Zum anderen „sollen Methoden zur Abschätzung des Erkrankungsrisikos von Personen und darauf abgestimmte Vorsorge- und Früherkennungsverfahren entwickelt, erprobt und evaluiert werden“. Insgesamt werde individualisierte Medizin in Zukunft ohnehin eine größere Rolle spielen, betonte die Ministerin.

Verstärkt sollen digitale Strategien eingesetzt werden

Je mehr man über die Entstehung von Krebs in Erfahrung bringe, desto wichtiger werde aber auch eine „risikoadaptierte Behandlung“, sagte Michael Hallek, Mitglied des Beirats der Deutschen Gesellschaft für Hämatologie und Medizinische Onkologie. Er verwies hier auf die Notwendigkeit, verstärkt digitale Strategien einzusetzen.

Vor allem in die künstliche Intelligenz, die große Datenmengen auswerten kann, dürfe man hier durchaus Hoffnungen setzen. Es gelte etwa zu klären, warum bei einem Patienten ein Medikament bestmöglich anschlage, und er oder sie danach als geheilt gelte, während bei jemand anderem mit gleicher Diagnose der Tumor nach kürzester Zeit zurückkehre.
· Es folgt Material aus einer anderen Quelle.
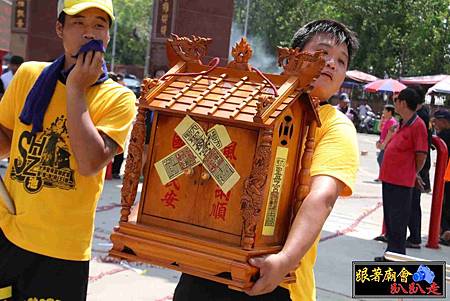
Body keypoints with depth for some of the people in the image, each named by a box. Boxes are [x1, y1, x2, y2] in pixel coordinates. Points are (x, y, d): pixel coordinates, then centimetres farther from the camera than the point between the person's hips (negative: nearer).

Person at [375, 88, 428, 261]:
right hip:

Um das individuelle Tumorverhalten besser verstehen zu können, werden Halleks Ansicht nach Genomsequenzierungen immer wichtiger werden.

Oft kommen Datensätze aus Skandinavien

Um Forschung grundsätzlich weiter vorantreiben zu können, müsse Deutschland einen neuen Umgang mit Gesundheits- beziehungsweise Krankheitsdaten finden. Diesen Aspekt betonten sowohl Baumann als auch Hallek. Letzterer erinnerte in diesem Zusammenhang an das Solidaritätsprinzip des deutschen Gesundheitswesens. Die Gemeinschaft bezahle hier also für die Behandlungen des Einzelnen. Dass sie dafür im Gegenzug keine Daten zur weiteren Forschung zurückbekomme, sei nicht nachvollziehbar.
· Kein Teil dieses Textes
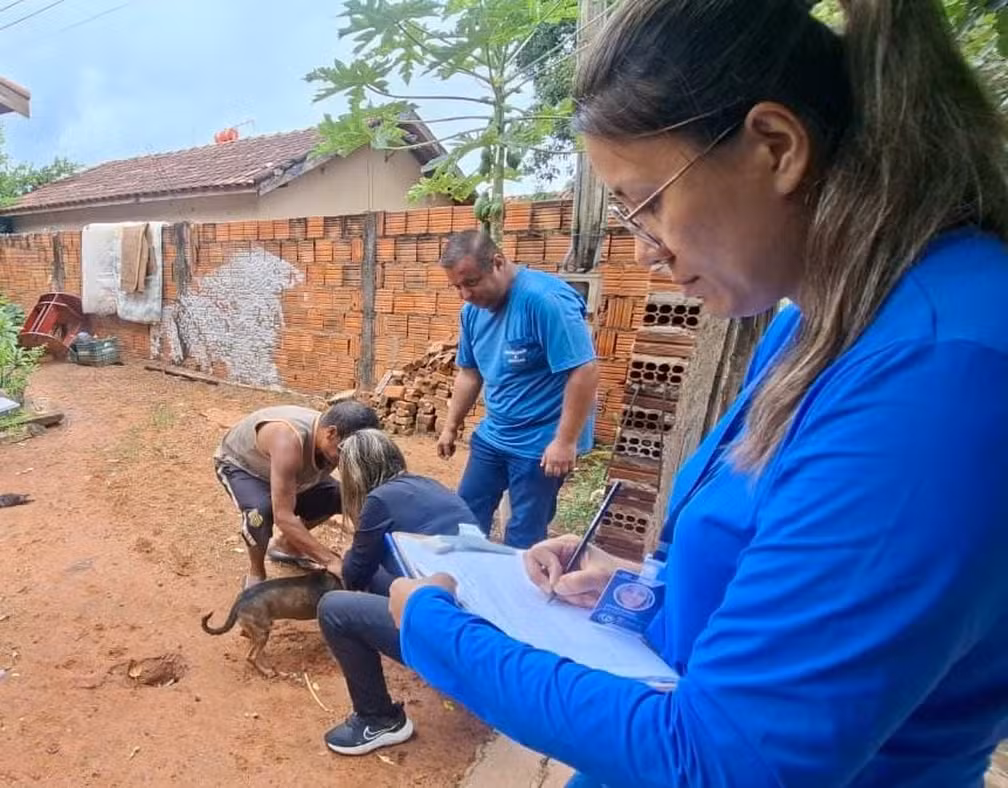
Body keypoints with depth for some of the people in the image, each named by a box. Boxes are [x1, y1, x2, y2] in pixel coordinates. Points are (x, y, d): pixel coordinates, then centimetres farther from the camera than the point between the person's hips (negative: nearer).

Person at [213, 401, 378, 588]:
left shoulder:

Das Problem sei so groß, dass man sich derzeit etwa mit Datensätzen aus Skandinavien behelfen müsse. Den Passus im kürzlich in Kraft getretenen „Digitale-Versorgung-Gesetz“, Abrechnungsdaten der Krankenkassen für die Forschung zugänglich zu machen, hält Baumann deshalb für äußerst hilfreich.

Auch Karliczek will sich für mehr Offenheit bei diesem Thema einsetzen und die anstehende EU-Ratspräsidentschaft nutzen, um für ein europäisches Daten-Netzwerk zu werben.